Jeremy Silver, PhD
Blockchain is essentially a set of protocols previously known as a “distributed ledger” system. An Economist article published in March 2016, describes it well:
Blockchain is… a database that is maintained not by a single actor, such as a bank, but collaboratively by a number of participants. Their respective computers regularly agree on how to update the database using a “consensus mechanism”, after which the modifications they have settled on are rendered unchangeable with the help of complex cryptography. Once information has been immortalised in this way, it can be used as proof of ownership.
The reason why this has become such a hot topic is that technologists and business people see, in these basic characteristics, immense potential for using blockchain beyond the financial services sector where it was conceived, in many different areas of the economy from energy to health, from transport to music and even as a form of digital democracy in society as a whole.

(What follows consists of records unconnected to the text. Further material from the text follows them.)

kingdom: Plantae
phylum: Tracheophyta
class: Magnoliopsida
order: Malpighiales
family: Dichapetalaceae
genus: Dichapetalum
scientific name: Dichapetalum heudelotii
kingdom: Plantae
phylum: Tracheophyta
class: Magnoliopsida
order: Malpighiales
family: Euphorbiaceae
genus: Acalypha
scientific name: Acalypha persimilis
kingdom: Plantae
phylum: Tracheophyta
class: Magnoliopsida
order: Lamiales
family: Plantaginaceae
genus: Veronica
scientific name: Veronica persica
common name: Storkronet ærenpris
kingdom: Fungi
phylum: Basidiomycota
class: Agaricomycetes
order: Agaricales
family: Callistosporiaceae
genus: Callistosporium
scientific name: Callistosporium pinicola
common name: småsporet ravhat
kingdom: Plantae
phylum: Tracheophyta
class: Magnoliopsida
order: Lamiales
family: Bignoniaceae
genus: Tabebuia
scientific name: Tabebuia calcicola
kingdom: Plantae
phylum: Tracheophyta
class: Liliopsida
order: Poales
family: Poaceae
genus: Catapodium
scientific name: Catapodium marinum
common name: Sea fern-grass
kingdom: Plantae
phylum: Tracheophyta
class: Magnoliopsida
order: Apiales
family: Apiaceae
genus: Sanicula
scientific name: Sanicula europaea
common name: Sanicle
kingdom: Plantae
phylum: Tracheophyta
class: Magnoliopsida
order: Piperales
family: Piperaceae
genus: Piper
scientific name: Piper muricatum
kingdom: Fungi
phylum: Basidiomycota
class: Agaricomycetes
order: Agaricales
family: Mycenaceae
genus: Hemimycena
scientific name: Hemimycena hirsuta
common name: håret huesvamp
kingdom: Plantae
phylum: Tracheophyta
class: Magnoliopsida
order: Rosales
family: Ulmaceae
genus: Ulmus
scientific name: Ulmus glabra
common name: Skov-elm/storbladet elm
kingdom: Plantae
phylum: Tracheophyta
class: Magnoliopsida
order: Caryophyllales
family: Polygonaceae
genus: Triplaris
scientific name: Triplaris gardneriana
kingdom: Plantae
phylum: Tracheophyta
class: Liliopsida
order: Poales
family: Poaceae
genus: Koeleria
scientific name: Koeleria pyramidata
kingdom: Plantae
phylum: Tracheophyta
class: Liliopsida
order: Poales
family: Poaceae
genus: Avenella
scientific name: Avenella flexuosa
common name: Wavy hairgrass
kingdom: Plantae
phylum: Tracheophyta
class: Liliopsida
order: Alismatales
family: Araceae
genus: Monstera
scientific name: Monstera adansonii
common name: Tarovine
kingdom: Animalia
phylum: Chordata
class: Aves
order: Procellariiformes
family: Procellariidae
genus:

The key characteristics that are attracting so much attention are the efficiencies to be derived from a network that is distributed and not centralised, combined with the permanence of the record or ledger at its heart that is cryptographically secured. This attracts those that see profound ideological implications in something that is an alternative to systems that are controlled from a single central point.
For the music industry, some of these characterstics might mean that creators could, in theory, radically reduce the cost of unit transactions, thus potentially enabling content licensing for very small sums to be viable. Equally, the transparent record keeping inherent in the system has the potential to lead incrementally to the creation of a Global Repertoire Database (GRD), a kind of holy grail of the digital music industry.
Some other functions that potentially could be performed on blockchain networks could relate to the establishment, validation and tracking of identities, so that individuals could be uniquely identified (e.g., as the performer on a recording). Equally good behaviour in, for example, transactions or in rights distribution speediness could contribute to developing an online reputation, which in turn could effect the sorts of terms that are made available for a particular individual or business.
This paper takes a look at how bitcoin and blockchain captured the public imagination, some of the technology issues at the heart of blockchain and a key dispute that is taking the bitcoin community in different directions and has a bearing on any possible music applications.
The paper explores the initially superficial ways in which blockchain represented an attractive technology and then captures some of the voices that have been generating so much deeper interest in the subject in relation to music. The paper concludes with an assessment of opportunities and obstacles.